23.4290 · Interpellation · 2023-09-29
Departement für Umwelt, Verkehr, Energie und Kommunikation
Erledigt
Wortlaut
4.-6. September 2023 hat in Nairobi; Kenia, der Afrikanische Klimagipfel stattgefunden, der auch die Basis bildet für die Position der Afrikanischen Länder an der kommenden Klimakonferenz in Dubai Ende des Jahres (COP 28). Die Afrikanische Union ist neu auch Mitglied der G20, so dass davon ausgegangen werden kann, dass der Kontinent sich vermehrt aktiv in die internationale Wirtschafts- und Klimapolitik eingeben wird, was sicherlich zu begrüssen ist in Anbetracht der Verwundbarkeit des Kontinents für gravierende Klimaereignisse.

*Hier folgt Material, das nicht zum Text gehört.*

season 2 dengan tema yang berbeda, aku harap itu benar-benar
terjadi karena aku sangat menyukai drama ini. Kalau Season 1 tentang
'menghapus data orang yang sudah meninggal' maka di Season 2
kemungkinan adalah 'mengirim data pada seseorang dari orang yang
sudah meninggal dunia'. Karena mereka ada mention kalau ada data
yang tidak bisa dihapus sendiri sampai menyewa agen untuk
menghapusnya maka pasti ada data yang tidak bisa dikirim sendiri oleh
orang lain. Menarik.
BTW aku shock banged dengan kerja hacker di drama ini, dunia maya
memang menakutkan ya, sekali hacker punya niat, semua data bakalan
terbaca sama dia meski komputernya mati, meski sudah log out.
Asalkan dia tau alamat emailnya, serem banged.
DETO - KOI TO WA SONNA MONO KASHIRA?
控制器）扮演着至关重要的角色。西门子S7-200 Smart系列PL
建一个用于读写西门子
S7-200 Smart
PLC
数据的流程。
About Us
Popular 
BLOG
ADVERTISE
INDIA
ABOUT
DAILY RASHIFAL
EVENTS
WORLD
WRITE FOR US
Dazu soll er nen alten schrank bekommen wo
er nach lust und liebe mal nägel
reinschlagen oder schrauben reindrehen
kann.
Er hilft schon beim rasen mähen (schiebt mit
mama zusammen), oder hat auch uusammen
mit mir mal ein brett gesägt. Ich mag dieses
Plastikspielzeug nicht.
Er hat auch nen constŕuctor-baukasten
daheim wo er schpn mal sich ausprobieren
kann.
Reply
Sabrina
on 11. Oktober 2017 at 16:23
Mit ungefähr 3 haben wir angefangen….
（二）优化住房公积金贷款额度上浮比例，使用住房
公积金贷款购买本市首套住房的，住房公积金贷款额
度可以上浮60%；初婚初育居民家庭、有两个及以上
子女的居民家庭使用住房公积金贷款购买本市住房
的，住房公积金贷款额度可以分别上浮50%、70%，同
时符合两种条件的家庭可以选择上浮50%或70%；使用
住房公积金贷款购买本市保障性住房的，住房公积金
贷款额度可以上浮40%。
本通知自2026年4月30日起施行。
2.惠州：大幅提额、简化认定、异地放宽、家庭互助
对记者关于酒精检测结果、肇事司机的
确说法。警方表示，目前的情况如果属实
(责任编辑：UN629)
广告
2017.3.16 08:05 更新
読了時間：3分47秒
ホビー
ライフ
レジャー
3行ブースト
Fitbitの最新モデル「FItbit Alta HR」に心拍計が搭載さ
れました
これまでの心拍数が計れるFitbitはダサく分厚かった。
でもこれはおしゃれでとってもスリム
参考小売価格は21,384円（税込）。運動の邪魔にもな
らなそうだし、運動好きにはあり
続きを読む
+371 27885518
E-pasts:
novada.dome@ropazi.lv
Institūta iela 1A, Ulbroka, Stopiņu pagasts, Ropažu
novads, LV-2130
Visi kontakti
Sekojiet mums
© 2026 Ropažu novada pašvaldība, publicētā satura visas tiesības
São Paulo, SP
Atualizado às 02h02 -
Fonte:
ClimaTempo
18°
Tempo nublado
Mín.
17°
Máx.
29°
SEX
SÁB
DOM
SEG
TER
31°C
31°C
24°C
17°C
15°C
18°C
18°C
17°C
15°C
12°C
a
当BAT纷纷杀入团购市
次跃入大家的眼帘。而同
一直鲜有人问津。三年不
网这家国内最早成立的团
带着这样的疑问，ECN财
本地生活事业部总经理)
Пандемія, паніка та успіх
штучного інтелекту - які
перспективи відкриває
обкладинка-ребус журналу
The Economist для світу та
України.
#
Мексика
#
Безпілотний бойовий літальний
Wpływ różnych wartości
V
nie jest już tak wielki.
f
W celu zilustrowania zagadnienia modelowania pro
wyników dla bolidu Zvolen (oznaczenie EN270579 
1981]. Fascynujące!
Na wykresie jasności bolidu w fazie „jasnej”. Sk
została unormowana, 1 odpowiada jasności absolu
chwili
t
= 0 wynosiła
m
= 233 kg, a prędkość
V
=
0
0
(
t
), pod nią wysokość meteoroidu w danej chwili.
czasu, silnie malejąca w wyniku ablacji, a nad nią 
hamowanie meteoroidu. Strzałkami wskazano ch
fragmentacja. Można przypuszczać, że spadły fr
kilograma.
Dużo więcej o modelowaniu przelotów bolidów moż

Eingehend wurde in der Schlussdeklaration, der Nairobi Declaration, gefordert, dass es ein revidiertes Finanz- und Schuldensystem braucht, um den stark vom Klimawandel betroffenen Afrikanischen Staaten bei ihrer Anpassung an die klimatischen Veränderungen mit tatsächlich zusätzlichen Geldquellen zur Seite zu stehen und gleichzeitig die weitere Entwicklung des Kontinents zu fördern, speziell mit Blick auf die Errichtung einer grünen Wirtschaft, der Bedürfnisse der bäuerlichen Landwirtschaft und des Ernährungssektors, aber auch der Biodiversität und des Naturschutzes.
In diesem Zusammenhang bitte ich den Bundesrat, folgende Fragen zu beantworten:
1. Was gedenkt die Schweiz konkret zu unternehmen, um sicherzustellen, dass die Schuldenlast der ärmsten Länder nachhaltig reduziert wird?
2. Wie wird sichergestellt, dass es zusätzlich zur notwendigen Unterstützung im Rahmen der Entwicklungszusammenarbeit auch neue finanzielle Mittel gibt, damit die vom Klimawandel am meisten betroffenen Entwicklungsländer sich an den Klimawandel anpassen können und ihre ländlichen Gegenden vor den katastrophalen Folgen extremer Klimaereignisse schützen können?
3. Wie gedenkt die Schweiz konkret die Verhandlungen zur Etablierung eines Fonds für Schäden und Verluste (loss & damage fund) für diese Entwicklungsländer, der an der COP 27 beschlossen wurde, zu unterstützen?
Stellungnahme des Bundesrates
1) Der Bundesrat unterstützt internationale Anstrengungen zur Verbesserung von Schuldentragfähigkeit, -transparenz und -management. So unterstützt die Schweiz in Zusammenarbeit mit internationalen Organisationen, wie dem Internationalen Währungsfonds (IWF) und der Weltbank, etwa Entwicklungsländer bei der Verbesserung des öffentlichen Schulden- und Finanzmanagements. 2) Die Schweiz leistet bereits heute einen hohen Beitrag zur internationalen Umweltfinanzierung und hat ihre Mittel weiter erhöht. Angesichts des steigenden Finanzbedarfs in den vom Klimawandel betroffenen Entwicklungsländern und der angespannten Finanzlage im Bundeshaushalt erarbeitet das UVEK in Zusammenarbeit mit dem EDA und dem WBF eine Auslegeordnung zuhanden des Bundesrates über die bestehenden und möglichen neuen Quellen und Instrumente. 3) Die Schweiz wird sich im Rahmen ihres Verhandlungsmandats für die UN-Klimakonferenz für einen wirksamen und effizienten Fonds einsetzen, der sich an den internationalen Umwelt- und Sozialstandards (environmental and social safeguards) orientiert. Der Fonds soll komplementär zu bestehenden Mechanismen zur Finanzierung und Adressierung von Klimaschäden und -verlusten agieren. Die Schweiz wird sich zudem dafür einsetzen, dass sich der Fonds primär auf die verletzlichsten Länder und Personen in Entwicklungsländern fokussieren soll. Für die Finanzierung von Schäden und Verlusten sollen verursachergerechte Quellen beigezogen werden und die Basis für den Fonds bilden. Auch finanzstarke Schwellenländer mit hohen Emissionen sollen einen wesentlichen Beitrag an den Fonds leisten. Die Schweiz setzt sich für die Zusammenarbeit mit dem Privatsektor zur Bewältigung von Klimaschäden und -verlusten ein und begrüsst Beiträge des Privatsektors an den Fonds.